Cumhurbaşkanı Yardımcısı Fuat Oktay, dün gece gazetecilere verdiği demeçte, son 24 saatte 67 kişinin enkazdan canlı olarak çıkarıldığı Türkiye'de kurtarma çalışmalarının devam ettiğini söyledi. Yaklaşık 80.000 kişinin hastanelerde tedavi edildiğini, 1.05 milyon kişinin deprem nedeniyle geçici barınaklarda evsiz kaldığını söyledi.

Türkiye Afet ve Acil Durum Yönetimi Başkanlığı Cumartesi günü yaptığı açıklamada, deprem bölgesinde hayatta kalan yaklaşık 93.000 kişinin tahliye edildiğini söyledi.

Türk yetkililer aileleri tahliye etmeye teşvik ederken, birçoğu engellendi. Melek Göçlü, Göçlü ailesinin insanları tahliye etmek için bir otobüs olduğunu duyduklarını ancak otobüse binmek için geldiklerinde iptal edildiğini söyledi. Kocası uçak bileti almıştı ama onlar da iptal edilmişti.

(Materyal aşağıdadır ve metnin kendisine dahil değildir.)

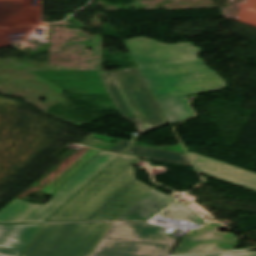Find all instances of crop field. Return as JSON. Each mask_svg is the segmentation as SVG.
<instances>
[{
	"label": "crop field",
	"instance_id": "obj_1",
	"mask_svg": "<svg viewBox=\"0 0 256 256\" xmlns=\"http://www.w3.org/2000/svg\"><path fill=\"white\" fill-rule=\"evenodd\" d=\"M155 98L217 91L225 81L210 70L192 43L163 44L138 37L124 41Z\"/></svg>",
	"mask_w": 256,
	"mask_h": 256
},
{
	"label": "crop field",
	"instance_id": "obj_2",
	"mask_svg": "<svg viewBox=\"0 0 256 256\" xmlns=\"http://www.w3.org/2000/svg\"><path fill=\"white\" fill-rule=\"evenodd\" d=\"M135 161L120 156L46 221L117 217L151 188L135 178Z\"/></svg>",
	"mask_w": 256,
	"mask_h": 256
},
{
	"label": "crop field",
	"instance_id": "obj_3",
	"mask_svg": "<svg viewBox=\"0 0 256 256\" xmlns=\"http://www.w3.org/2000/svg\"><path fill=\"white\" fill-rule=\"evenodd\" d=\"M112 220L44 222L21 256H84Z\"/></svg>",
	"mask_w": 256,
	"mask_h": 256
},
{
	"label": "crop field",
	"instance_id": "obj_4",
	"mask_svg": "<svg viewBox=\"0 0 256 256\" xmlns=\"http://www.w3.org/2000/svg\"><path fill=\"white\" fill-rule=\"evenodd\" d=\"M98 74L122 116L133 122L139 133L166 124L136 67Z\"/></svg>",
	"mask_w": 256,
	"mask_h": 256
},
{
	"label": "crop field",
	"instance_id": "obj_5",
	"mask_svg": "<svg viewBox=\"0 0 256 256\" xmlns=\"http://www.w3.org/2000/svg\"><path fill=\"white\" fill-rule=\"evenodd\" d=\"M162 230L143 222H114L90 256H168L178 239Z\"/></svg>",
	"mask_w": 256,
	"mask_h": 256
},
{
	"label": "crop field",
	"instance_id": "obj_6",
	"mask_svg": "<svg viewBox=\"0 0 256 256\" xmlns=\"http://www.w3.org/2000/svg\"><path fill=\"white\" fill-rule=\"evenodd\" d=\"M118 155L101 151L50 196L44 205L15 199L0 210V224L42 223Z\"/></svg>",
	"mask_w": 256,
	"mask_h": 256
},
{
	"label": "crop field",
	"instance_id": "obj_7",
	"mask_svg": "<svg viewBox=\"0 0 256 256\" xmlns=\"http://www.w3.org/2000/svg\"><path fill=\"white\" fill-rule=\"evenodd\" d=\"M218 225L209 224L190 231L172 255L234 250L237 238L233 234L216 231Z\"/></svg>",
	"mask_w": 256,
	"mask_h": 256
},
{
	"label": "crop field",
	"instance_id": "obj_8",
	"mask_svg": "<svg viewBox=\"0 0 256 256\" xmlns=\"http://www.w3.org/2000/svg\"><path fill=\"white\" fill-rule=\"evenodd\" d=\"M189 155L200 173L256 191V173L193 152Z\"/></svg>",
	"mask_w": 256,
	"mask_h": 256
},
{
	"label": "crop field",
	"instance_id": "obj_9",
	"mask_svg": "<svg viewBox=\"0 0 256 256\" xmlns=\"http://www.w3.org/2000/svg\"><path fill=\"white\" fill-rule=\"evenodd\" d=\"M173 199L155 189L150 190L116 220H148Z\"/></svg>",
	"mask_w": 256,
	"mask_h": 256
},
{
	"label": "crop field",
	"instance_id": "obj_10",
	"mask_svg": "<svg viewBox=\"0 0 256 256\" xmlns=\"http://www.w3.org/2000/svg\"><path fill=\"white\" fill-rule=\"evenodd\" d=\"M40 225H0V248L23 250Z\"/></svg>",
	"mask_w": 256,
	"mask_h": 256
},
{
	"label": "crop field",
	"instance_id": "obj_11",
	"mask_svg": "<svg viewBox=\"0 0 256 256\" xmlns=\"http://www.w3.org/2000/svg\"><path fill=\"white\" fill-rule=\"evenodd\" d=\"M153 220H161L176 224L185 225L191 228H197L204 224V222L188 207L175 202Z\"/></svg>",
	"mask_w": 256,
	"mask_h": 256
},
{
	"label": "crop field",
	"instance_id": "obj_12",
	"mask_svg": "<svg viewBox=\"0 0 256 256\" xmlns=\"http://www.w3.org/2000/svg\"><path fill=\"white\" fill-rule=\"evenodd\" d=\"M124 153L140 156V157H146L148 159H154V160L192 166L190 164L188 157L183 153H177V152H171V151H165V150H159V149H153V148H147V147H141V146H135V145H132Z\"/></svg>",
	"mask_w": 256,
	"mask_h": 256
},
{
	"label": "crop field",
	"instance_id": "obj_13",
	"mask_svg": "<svg viewBox=\"0 0 256 256\" xmlns=\"http://www.w3.org/2000/svg\"><path fill=\"white\" fill-rule=\"evenodd\" d=\"M170 123L180 121L192 115L185 96L158 99Z\"/></svg>",
	"mask_w": 256,
	"mask_h": 256
},
{
	"label": "crop field",
	"instance_id": "obj_14",
	"mask_svg": "<svg viewBox=\"0 0 256 256\" xmlns=\"http://www.w3.org/2000/svg\"><path fill=\"white\" fill-rule=\"evenodd\" d=\"M99 152L100 150L91 148L80 159H78L72 166H70L63 174H61L55 181H53L47 188H45L43 192L50 195Z\"/></svg>",
	"mask_w": 256,
	"mask_h": 256
},
{
	"label": "crop field",
	"instance_id": "obj_15",
	"mask_svg": "<svg viewBox=\"0 0 256 256\" xmlns=\"http://www.w3.org/2000/svg\"><path fill=\"white\" fill-rule=\"evenodd\" d=\"M200 256H256V251H242L224 254L200 255Z\"/></svg>",
	"mask_w": 256,
	"mask_h": 256
},
{
	"label": "crop field",
	"instance_id": "obj_16",
	"mask_svg": "<svg viewBox=\"0 0 256 256\" xmlns=\"http://www.w3.org/2000/svg\"><path fill=\"white\" fill-rule=\"evenodd\" d=\"M130 144L129 141H123L120 140L119 142H117L109 151L110 152H116L119 153L120 151H122L126 146H128Z\"/></svg>",
	"mask_w": 256,
	"mask_h": 256
},
{
	"label": "crop field",
	"instance_id": "obj_17",
	"mask_svg": "<svg viewBox=\"0 0 256 256\" xmlns=\"http://www.w3.org/2000/svg\"><path fill=\"white\" fill-rule=\"evenodd\" d=\"M20 250L0 249V256H19Z\"/></svg>",
	"mask_w": 256,
	"mask_h": 256
}]
</instances>
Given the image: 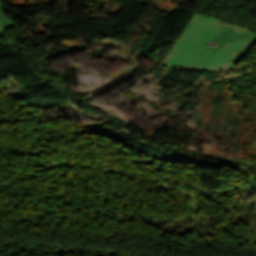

"Sadece gitmek istiyoruz," dedi, "ama bir yol bulamıyoruz."

Adıyaman, Türkiye'den Ben Hubbard ve Şafak Timur; Beyrut, Lübnan'dan Hwaida Saad; Antakya, Türkiye'den Raja Abdulrahim; İstanbul'dan Gülsin Harman; ve Brüksel'den Steven Erlanger. Farah Mohamed, Londra'dan raporlamaya katkıda bulundu.

Kaynak: New York Times

Katılın Görüşlerinizi Paylaşın

Şu anda misafir olarak gönderiyorsunuz. Hesabınız varsa, hesabınızla gönderi paylaşmak için ŞİMDİ OTURUM AÇIN.
Eğer üye değilseniz hemen KAYIT OLUN.
Not: İletiniz gönderilmeden önce bir Moderatör kontrolünden geçirilecektir.

Misafir
Maalesef göndermek istediğiniz içerik izin vermediğimiz terimler içeriyor. Aşağıda belirginleştirdiğimiz terimleri lütfen tekrar düzenleyerek gönderiniz.
Bu başlığa cevap yaz

Önemli Bilgiler

Bu siteyi kullanmaya başladığınız anda kuralları kabul ediyorsunuz Kullanım Koşulu.